Kei Takei (24 hours of Light, 1991)

Kei Takei, 24 Hours of Light, Minneapolis Sculpture Garden, June 1, 1991

Trisha Brown (Lateral Pass, 1985; Foray Forêt, 1991; It’s a Draw—For Robert Rauschenberg, 2008)

Trisha Brown Company, Lateral Pass, Hamline University Theater, September 5, 1985
Trisha Brown, It’s a Draw—For Robert Rauschenberg, Walker Art Center. April 17, 2008

Eiko & Koma (Wind, 1993; River, 1996; Offering, 2003; Hunger, 2008)

Eiko & Koma, Wind, Walker Art Center, March 1993

David Gordon (Uncivil Wars: Collaborating with Brecht and Eisler, 2009)

David Gordon Pick Up Performance Co(S.), Uncivil Wars: Moving with Brecht & Eisler. Photo: Paula Court.

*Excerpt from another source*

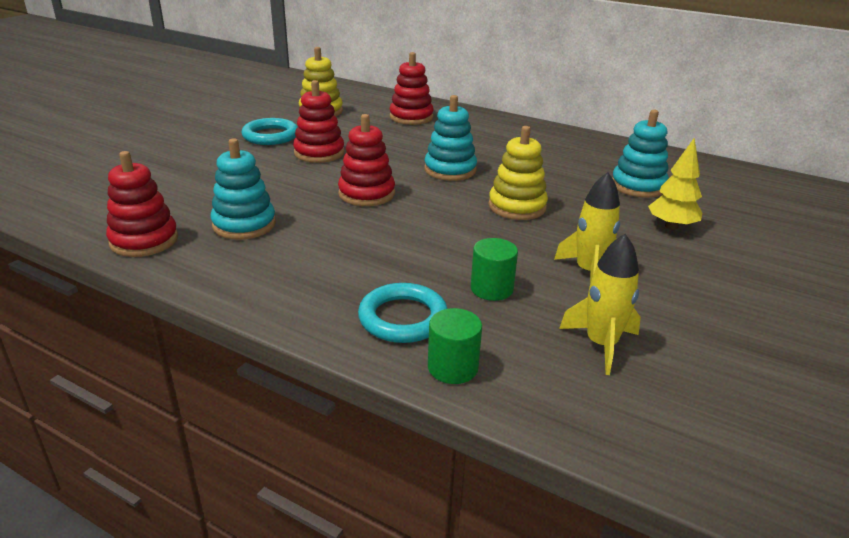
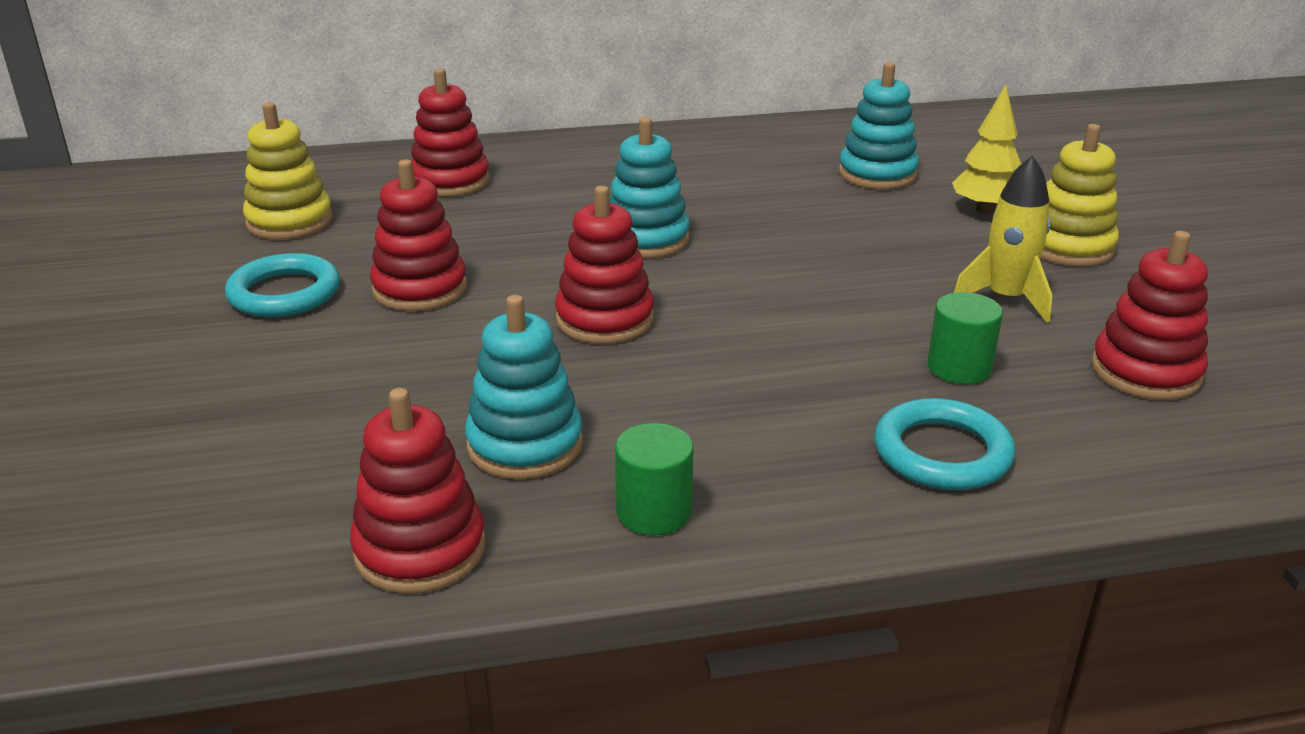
camera: 40 degrees left, 0 degrees up
green cylinder [428,308,482,384] -> green cylinder moved to [615,423,694,536]
yellow stacking toy [489,126,548,220] -> yellow stacking toy moved to [1041,124,1119,266]
yellow rocket [559,234,641,375] -> red stacking toy [1091,231,1208,400]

Bill T. Jones and Arnie Zane (Promised Land, 1990; Perfect Courage, 1990; Still/Here, 1994; The Table Project, 2001; With the Good Lord, 2005, Story/Time, 2012)

Bill T. Jones, Story/Time, Walker Art Center, February 16, 2012

Especially for someone like myself who’s recently experienced works by these artists for the first time, finding this New Dance USA catalogue and festival documentation in the Walker’s archives lent some interesting context to what might be considered new in dance.

What that is? Minneapolis-based choreographer Linda Shapiro, who participated in the 1981 festival, reminds us of the delicacy of that question. In an interview just before the festival she put it well when she said, “it’s like walking down a street where you see all kinds of things happening and you focus yourself. You don’t get frustrated. It doesn’t matter if you see everything. You look for what interests you.  Dance is a use of movement idiosyncracy. You create it by using your own body and mind and experience.”[vi]

Linda Shapiro and dancers. Pulse. Anwatin Middle School, October 10, 1981.

[i] Johnston, 25.

[ii] Banes, Sally. 1980. Terpsichore in sneakers: post-modern dance. Boston: Houghton Mifflin; Robertson, 34; Banes, 14.

[iii] Banes, 20.

[iii] Robertson, 34.

[iv] Banes, 17; In d’Art, October 15, 1981, Caroline Hall Otis describes the choreography of this quintet—composed of Moulton, Barbara Allen, Beatrice Bogorad, Ken DeLap, and Robert Swinston—who tightly danced in unison to live electric piano played onstage with the percussive beat of A. Leroy’s score; Linda Winer, New York Sunday News Magazine, January 10, 1982; Robertson, 34.

[v] Interview with Redden, December 11, 1981.

[vi] Quoted in “New Dance, a step beyond modern, coming to town,” by Mike Steele, The Minneapolis Tribune, September 27, 1981.